Copy everything from the first of the lines below down to the one that contains "英語上達の王道、もう英語学習に迷わせない。独学で", both included, keeping each line the same.

*** Supplied information ***

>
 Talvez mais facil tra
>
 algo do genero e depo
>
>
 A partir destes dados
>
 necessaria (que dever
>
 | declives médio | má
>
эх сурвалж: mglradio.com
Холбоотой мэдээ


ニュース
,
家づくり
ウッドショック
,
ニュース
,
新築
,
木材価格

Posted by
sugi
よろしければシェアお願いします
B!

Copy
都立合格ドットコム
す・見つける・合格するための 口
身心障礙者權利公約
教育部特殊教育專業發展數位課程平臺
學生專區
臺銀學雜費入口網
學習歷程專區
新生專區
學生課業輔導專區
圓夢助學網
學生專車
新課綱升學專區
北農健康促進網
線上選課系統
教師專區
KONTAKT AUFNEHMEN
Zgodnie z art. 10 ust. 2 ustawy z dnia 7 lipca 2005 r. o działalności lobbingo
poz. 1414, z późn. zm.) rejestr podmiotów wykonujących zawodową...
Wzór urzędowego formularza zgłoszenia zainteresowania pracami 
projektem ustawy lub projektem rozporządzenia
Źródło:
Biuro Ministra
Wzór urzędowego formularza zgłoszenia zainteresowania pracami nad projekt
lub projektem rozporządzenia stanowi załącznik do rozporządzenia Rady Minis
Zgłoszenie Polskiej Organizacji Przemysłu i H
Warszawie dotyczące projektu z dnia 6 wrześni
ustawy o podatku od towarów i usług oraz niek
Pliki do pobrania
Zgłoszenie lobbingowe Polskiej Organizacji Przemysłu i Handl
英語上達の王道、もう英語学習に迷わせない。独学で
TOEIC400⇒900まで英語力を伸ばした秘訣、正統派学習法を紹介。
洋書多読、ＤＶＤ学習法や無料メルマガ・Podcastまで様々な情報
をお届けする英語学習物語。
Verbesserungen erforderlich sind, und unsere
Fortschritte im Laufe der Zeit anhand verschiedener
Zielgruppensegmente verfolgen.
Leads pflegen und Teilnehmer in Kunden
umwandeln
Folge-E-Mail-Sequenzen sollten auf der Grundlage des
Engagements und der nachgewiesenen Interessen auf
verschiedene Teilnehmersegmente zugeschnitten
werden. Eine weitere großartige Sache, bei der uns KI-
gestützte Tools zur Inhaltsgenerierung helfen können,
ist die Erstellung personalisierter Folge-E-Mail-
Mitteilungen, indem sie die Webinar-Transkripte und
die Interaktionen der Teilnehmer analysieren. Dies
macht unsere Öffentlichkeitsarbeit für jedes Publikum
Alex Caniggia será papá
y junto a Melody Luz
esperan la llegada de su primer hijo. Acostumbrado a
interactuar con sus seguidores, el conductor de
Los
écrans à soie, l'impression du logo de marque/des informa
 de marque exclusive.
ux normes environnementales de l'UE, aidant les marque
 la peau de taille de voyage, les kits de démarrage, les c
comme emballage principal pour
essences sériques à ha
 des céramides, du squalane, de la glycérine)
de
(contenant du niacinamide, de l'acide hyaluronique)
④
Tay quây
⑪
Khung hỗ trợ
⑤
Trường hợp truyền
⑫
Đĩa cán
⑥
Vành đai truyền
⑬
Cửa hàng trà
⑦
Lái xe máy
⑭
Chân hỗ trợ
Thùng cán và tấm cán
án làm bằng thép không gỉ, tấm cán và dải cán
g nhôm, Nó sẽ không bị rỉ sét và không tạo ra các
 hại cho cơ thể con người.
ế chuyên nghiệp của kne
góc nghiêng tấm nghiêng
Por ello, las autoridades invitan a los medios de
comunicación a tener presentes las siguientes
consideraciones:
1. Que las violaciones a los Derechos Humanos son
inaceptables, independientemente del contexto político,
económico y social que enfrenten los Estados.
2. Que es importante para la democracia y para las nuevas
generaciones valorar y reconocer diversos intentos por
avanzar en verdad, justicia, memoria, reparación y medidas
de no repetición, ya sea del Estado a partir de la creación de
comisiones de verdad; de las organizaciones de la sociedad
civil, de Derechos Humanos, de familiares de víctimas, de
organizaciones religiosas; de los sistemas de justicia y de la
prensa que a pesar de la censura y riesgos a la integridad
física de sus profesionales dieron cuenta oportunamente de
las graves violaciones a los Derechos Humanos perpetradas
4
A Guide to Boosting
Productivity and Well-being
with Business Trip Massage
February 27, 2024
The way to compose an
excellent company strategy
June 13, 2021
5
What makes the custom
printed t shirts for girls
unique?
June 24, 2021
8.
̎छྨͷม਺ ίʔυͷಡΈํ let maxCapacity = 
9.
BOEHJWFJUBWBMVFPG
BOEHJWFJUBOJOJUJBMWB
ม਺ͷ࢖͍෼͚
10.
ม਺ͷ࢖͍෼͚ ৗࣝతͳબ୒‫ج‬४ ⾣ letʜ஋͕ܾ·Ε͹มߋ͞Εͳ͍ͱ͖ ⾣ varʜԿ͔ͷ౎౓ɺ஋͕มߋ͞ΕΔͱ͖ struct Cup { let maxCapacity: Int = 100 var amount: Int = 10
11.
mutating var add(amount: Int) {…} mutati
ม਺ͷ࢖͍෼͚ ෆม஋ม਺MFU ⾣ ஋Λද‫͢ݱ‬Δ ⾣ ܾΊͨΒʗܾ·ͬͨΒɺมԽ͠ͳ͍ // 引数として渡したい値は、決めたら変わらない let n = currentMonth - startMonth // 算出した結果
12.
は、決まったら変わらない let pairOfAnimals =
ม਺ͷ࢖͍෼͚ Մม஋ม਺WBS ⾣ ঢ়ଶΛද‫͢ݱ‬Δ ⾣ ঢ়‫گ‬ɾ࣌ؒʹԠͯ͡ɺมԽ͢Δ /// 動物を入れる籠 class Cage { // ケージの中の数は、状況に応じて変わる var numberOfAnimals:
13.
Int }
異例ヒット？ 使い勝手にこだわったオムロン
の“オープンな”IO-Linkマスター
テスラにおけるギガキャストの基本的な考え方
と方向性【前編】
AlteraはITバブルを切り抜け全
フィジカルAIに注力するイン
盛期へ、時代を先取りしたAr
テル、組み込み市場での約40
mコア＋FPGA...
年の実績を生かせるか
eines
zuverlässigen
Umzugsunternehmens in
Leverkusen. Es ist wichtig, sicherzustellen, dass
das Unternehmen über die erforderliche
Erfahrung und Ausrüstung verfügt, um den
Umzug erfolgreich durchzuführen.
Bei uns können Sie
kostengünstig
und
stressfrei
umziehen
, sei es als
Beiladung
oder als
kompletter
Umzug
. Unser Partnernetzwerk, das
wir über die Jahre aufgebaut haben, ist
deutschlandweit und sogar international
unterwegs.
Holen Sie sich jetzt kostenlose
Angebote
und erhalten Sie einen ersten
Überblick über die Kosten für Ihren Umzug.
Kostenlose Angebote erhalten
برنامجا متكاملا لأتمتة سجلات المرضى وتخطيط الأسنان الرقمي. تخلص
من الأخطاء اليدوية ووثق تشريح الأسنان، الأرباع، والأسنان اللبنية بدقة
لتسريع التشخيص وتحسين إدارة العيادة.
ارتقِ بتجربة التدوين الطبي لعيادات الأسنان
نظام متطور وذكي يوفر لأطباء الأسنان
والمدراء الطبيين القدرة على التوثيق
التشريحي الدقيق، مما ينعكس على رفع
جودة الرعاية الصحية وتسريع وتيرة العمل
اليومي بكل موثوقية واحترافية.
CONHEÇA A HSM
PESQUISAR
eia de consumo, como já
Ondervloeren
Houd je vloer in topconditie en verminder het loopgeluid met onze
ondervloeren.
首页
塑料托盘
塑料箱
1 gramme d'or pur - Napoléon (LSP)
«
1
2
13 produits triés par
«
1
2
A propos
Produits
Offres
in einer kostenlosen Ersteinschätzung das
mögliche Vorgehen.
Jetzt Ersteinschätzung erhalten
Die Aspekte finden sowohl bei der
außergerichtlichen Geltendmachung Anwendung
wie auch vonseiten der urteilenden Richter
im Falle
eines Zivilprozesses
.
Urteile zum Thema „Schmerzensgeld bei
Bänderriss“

*** End of Supplied information ***

Result below:
>
 Talvez mais facil tra
>
 algo do genero e depo
>
>
 A partir destes dados
>
 necessaria (que dever
>
 | declives médio | má
>
эх сурвалж: mglradio.com
Холбоотой мэдээ


ニュース
,
家づくり
ウッドショック
,
ニュース
,
新築
,
木材価格

Posted by
sugi
よろしければシェアお願いします
B!

Copy
都立合格ドットコム
す・見つける・合格するための 口
身心障礙者權利公約
教育部特殊教育專業發展數位課程平臺
學生專區
臺銀學雜費入口網
學習歷程專區
新生專區
學生課業輔導專區
圓夢助學網
學生專車
新課綱升學專區
北農健康促進網
線上選課系統
教師專區
KONTAKT AUFNEHMEN
Zgodnie z art. 10 ust. 2 ustawy z dnia 7 lipca 2005 r. o działalności lobbingo
poz. 1414, z późn. zm.) rejestr podmiotów wykonujących zawodową...
Wzór urzędowego formularza zgłoszenia zainteresowania pracami 
projektem ustawy lub projektem rozporządzenia
Źródło:
Biuro Ministra
Wzór urzędowego formularza zgłoszenia zainteresowania pracami nad projekt
lub projektem rozporządzenia stanowi załącznik do rozporządzenia Rady Minis
Zgłoszenie Polskiej Organizacji Przemysłu i H
Warszawie dotyczące projektu z dnia 6 wrześni
ustawy o podatku od towarów i usług oraz niek
Pliki do pobrania
Zgłoszenie lobbingowe Polskiej Organizacji Przemysłu i Handl
英語上達の王道、もう英語学習に迷わせない。独学で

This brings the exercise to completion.